Doña Julia Méndez, madre de Miguel Ángel, solo tiene dos deseos, sepultar en México los restos de su hijo y conocer a su nieto y dijo:
"Si esta muchacha me esta oyendo, la que vivió con él, que me traiga a mi niño pa, conocerlo, o que me den permiso pa, ir a conocer a mi nietecito".
En tres ocasiones el gobierno estadounidense ha negado la visa de turista a los padres de Miguel Ángel.

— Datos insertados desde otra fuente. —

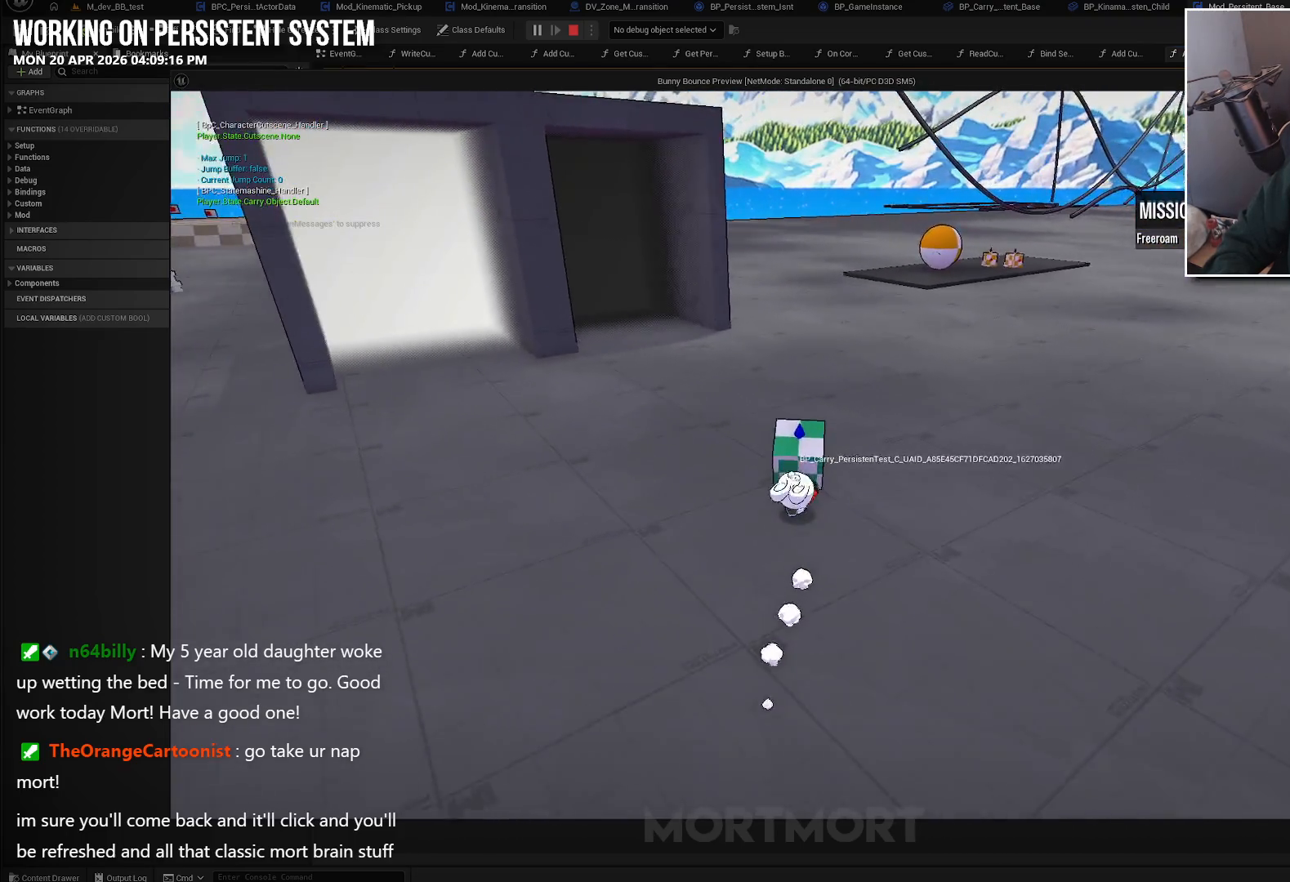
{"buttons": [], "left_stick": "up-left", "right_stick": "center", "events": [[467, "left_stick", "up-left"]]}
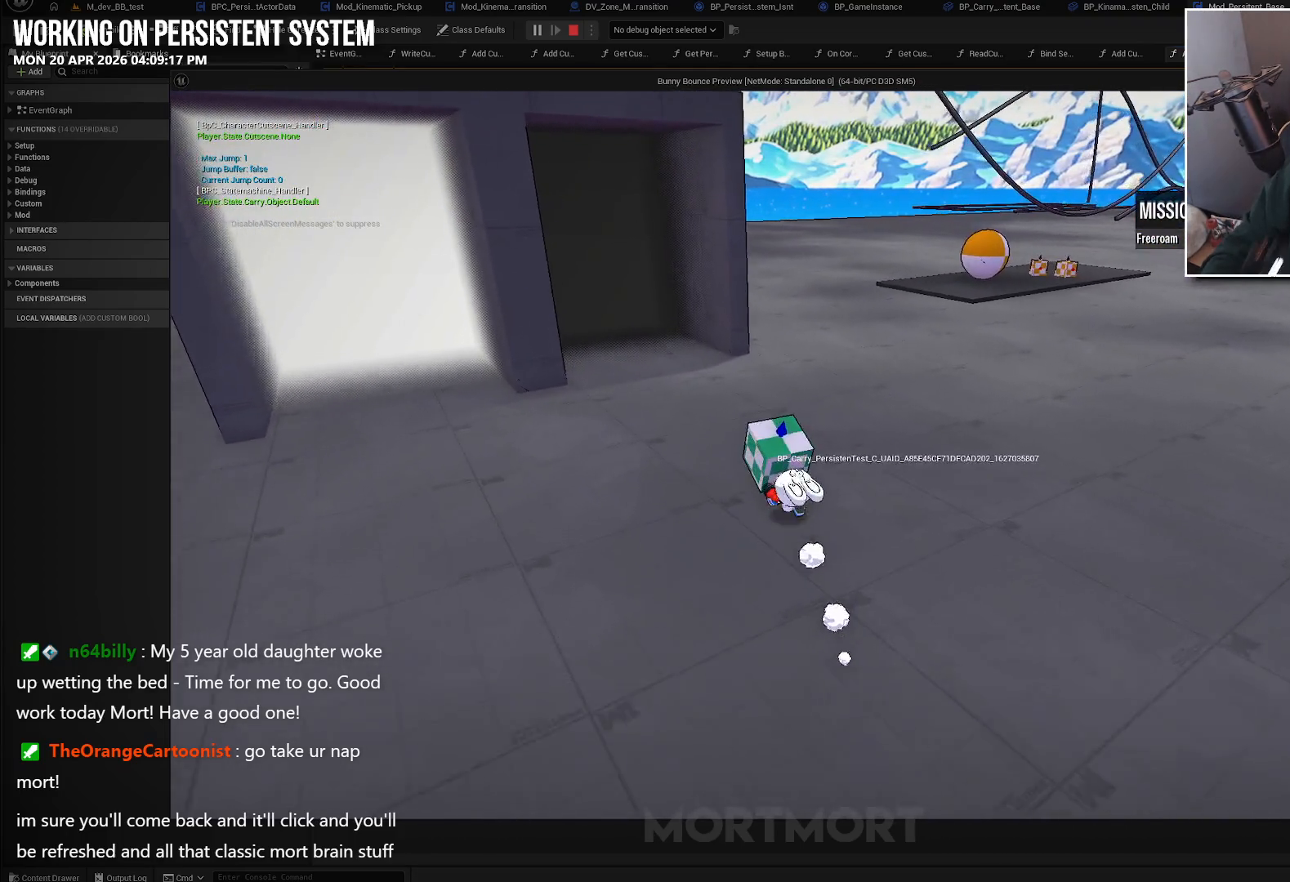
{"buttons": [], "left_stick": "up-left", "right_stick": "center", "events": []}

“Yo en lo personal juré volver a no insistir, porque la verdad somos seres humanos, tanto ellos como nosotros, no tienen por que tratar de sobajar a una persona", externó José Luis Mejía, padre de Miguel Ángel.
Santiago es el de camisa blanca y lentes obscuros.
José Luis es el que esta sentado junto a el.
Santiago y José Luis regresaron a México para asistir al sepelio de su hermano. Pudieron hacerlo porque cuentan con residencia legal en los Estados Unidos.
En Nueva York se quedaron Amparo y Alberto, quienes continúan en calidad de migrantes, ilegales. Sus padres no los han visto desde hace 10 años.
“Le pido al cónsul o como se llame que me de permiso de ver a mis otros dos hijos; no quiero mucho, solo un mes o lo que me quieran dar de permiso, pero que me den permiso para que no vaya a suceder lo que sucedió, porque ahorita mis hijos están muy mal", apuntó llorando la madre de Miguel Ángel.